You can call it magic all you want, the will to compete is paramount in hockey. There are players with sublime skill who float around, and there are players who will take the net off the mooring with their teeth to push the puck into the net. You need all the elements of the game reflected in your roster.
Why? Who says?
I'm not a mindless follower of tradition, but you need a lot of proof to overturn it. I look around the league and I see these kinds of "energy" players utilized by coaches almost uniformly. I don't buy that so many professionals don't know what they're doing. Sports jobs have some of the least security of any professional position. You really think they're not aware of every angle to this stuff, analytics and otherwise? You think they are purposely lowering their chance of keeping their jobs by making sub-optimal roster choices? Again, we're not talking about one coach or one organization here, we're talking about the industry standard.
Hockey is a sport more hewed to tradition than any other. Look at how many sons of former professional players play in the league. Look at how many sons of players or coaches or GMs become coaches or GMs themselves. There's 3 current NHL GMs whose fathers are in the Hockey Hall of Fame as coaches or executives. What are the odds that their kids happened to be the best men for the job? Crazy, right?

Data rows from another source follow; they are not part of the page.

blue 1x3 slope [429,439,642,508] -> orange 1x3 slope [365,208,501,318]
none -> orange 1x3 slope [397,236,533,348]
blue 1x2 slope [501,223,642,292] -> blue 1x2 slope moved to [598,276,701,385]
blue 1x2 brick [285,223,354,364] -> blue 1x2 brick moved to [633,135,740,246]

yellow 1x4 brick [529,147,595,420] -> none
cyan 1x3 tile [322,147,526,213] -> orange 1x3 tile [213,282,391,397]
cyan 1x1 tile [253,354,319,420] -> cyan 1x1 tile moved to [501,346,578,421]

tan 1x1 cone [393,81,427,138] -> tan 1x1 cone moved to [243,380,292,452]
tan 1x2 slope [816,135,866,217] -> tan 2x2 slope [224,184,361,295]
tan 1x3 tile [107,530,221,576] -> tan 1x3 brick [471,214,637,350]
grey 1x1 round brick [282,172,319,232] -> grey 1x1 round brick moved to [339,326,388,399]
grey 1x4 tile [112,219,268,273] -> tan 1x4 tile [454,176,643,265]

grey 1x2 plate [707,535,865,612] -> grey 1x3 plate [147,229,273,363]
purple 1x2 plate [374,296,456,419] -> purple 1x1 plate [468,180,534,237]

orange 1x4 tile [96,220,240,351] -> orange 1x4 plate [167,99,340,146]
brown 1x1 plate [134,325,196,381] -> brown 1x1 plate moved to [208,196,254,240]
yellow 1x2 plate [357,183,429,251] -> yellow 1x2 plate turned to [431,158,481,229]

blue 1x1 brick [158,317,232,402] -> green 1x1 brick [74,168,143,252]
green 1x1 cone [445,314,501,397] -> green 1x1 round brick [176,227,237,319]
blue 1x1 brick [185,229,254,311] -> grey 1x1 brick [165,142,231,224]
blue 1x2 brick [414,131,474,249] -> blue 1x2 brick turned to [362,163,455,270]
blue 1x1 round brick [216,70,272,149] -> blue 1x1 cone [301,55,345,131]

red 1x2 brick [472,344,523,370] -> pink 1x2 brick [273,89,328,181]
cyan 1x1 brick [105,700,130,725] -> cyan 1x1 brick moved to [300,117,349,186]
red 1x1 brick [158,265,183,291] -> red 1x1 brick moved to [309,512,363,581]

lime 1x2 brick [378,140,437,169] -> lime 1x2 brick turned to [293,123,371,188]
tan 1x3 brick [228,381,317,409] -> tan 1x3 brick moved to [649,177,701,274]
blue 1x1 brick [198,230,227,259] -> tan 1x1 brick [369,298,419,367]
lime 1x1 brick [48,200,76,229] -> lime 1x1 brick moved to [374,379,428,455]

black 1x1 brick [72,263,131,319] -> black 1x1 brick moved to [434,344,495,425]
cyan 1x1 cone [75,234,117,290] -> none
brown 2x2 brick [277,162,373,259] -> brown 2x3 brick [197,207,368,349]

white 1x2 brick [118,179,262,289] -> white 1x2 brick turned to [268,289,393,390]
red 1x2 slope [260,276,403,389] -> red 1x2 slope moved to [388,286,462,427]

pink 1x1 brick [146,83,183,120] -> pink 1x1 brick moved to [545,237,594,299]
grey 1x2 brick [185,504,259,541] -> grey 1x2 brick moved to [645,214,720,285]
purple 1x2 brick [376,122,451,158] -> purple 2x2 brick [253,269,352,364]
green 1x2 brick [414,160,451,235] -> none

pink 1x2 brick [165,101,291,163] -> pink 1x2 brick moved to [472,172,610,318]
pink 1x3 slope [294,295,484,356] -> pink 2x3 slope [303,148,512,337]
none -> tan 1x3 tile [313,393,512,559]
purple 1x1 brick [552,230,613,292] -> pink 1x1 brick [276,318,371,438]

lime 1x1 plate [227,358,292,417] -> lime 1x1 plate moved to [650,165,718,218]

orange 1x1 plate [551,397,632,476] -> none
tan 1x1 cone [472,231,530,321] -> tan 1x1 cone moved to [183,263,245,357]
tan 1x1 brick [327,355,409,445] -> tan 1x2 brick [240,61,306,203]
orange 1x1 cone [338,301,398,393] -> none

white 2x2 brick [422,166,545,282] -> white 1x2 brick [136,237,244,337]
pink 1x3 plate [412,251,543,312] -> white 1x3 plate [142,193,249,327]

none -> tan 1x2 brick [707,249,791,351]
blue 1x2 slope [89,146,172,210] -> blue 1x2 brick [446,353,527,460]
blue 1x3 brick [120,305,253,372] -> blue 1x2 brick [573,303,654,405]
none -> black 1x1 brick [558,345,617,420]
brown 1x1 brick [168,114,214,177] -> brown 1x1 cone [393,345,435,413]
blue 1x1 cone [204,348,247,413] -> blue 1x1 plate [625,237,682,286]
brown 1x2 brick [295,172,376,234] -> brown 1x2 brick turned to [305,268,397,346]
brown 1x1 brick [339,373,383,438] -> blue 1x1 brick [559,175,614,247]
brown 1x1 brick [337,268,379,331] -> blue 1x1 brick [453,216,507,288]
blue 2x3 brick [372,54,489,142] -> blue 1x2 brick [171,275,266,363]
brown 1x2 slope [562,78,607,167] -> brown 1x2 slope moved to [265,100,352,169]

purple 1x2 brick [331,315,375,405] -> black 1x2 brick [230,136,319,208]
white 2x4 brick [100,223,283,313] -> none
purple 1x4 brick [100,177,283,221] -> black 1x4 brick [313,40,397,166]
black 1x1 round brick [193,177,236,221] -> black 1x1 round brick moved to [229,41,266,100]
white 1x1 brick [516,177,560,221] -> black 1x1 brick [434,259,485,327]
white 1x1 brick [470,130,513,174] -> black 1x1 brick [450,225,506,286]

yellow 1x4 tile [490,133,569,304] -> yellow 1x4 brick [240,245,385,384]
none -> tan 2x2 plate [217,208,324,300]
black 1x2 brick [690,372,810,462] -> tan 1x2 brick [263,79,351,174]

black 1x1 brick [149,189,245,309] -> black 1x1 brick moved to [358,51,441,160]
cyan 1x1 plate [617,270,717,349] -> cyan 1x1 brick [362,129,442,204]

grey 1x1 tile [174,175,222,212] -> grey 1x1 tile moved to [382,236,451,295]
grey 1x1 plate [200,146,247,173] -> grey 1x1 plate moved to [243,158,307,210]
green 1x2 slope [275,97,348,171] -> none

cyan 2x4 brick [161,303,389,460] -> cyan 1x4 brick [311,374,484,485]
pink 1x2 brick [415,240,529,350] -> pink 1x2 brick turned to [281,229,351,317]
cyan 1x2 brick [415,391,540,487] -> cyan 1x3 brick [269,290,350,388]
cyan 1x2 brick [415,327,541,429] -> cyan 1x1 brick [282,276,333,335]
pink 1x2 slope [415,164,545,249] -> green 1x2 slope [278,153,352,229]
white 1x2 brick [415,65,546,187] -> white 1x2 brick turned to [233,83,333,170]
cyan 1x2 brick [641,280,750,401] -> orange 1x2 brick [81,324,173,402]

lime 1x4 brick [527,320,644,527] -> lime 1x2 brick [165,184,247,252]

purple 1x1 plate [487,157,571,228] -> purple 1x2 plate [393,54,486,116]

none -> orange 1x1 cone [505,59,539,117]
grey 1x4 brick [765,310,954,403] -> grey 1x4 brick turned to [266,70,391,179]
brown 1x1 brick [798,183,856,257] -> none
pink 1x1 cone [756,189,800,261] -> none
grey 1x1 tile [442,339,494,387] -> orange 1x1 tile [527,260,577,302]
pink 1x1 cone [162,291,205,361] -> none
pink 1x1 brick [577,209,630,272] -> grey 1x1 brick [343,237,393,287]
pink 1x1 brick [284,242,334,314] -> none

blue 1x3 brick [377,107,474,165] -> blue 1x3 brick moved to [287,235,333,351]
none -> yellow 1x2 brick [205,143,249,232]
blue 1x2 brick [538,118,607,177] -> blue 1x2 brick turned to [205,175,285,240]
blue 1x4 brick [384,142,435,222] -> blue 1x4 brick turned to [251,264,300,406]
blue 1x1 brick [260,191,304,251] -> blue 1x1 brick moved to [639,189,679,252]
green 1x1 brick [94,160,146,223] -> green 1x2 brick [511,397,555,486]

The real risk that coaches run is not winning or losing games. It's doing something weird or out-of-the-ordinary. It's going against the immutable Hockey Code. If you go according to the Hockey Code, you eventually get fired - after all, GMs get fired constantly and their biggest trump card is firing a coach - but you will get hired somewhere else. If you get bad luck, you wash out of the league as a coach. If you get good luck and manage to win a Stanley Cup, you will have multiple NHL coaching jobs in your future almost regardless of the results.
I'm not even saying this is a conscious thing, and there are good and bad coaches, but I don't think the difference between them is generally that big - part of that is an unwillingness to experiment. Everyone's just doing 31 variations on the same thing.
Shero made the right statement to the media according to the Hockey Code after the season. His team sucked, so he said the team had to get tougher. That's what almost everyone says. The problem isn't skill, it's toughness. Blackhawks lose? Toughness. Gotta get tougher.
As to Miles Wood in particular, this whole argument is likely moot. His possession numbers showed steady improvement throughout the year. I expect that to continue throughout his development as a player.
No they didn't. Corsica is gone so it's harder to test this, but he started bad and ended bad. The major change was that DSP got hurt for the year so he no longer had to play with him, but his results without DSP didn't really change.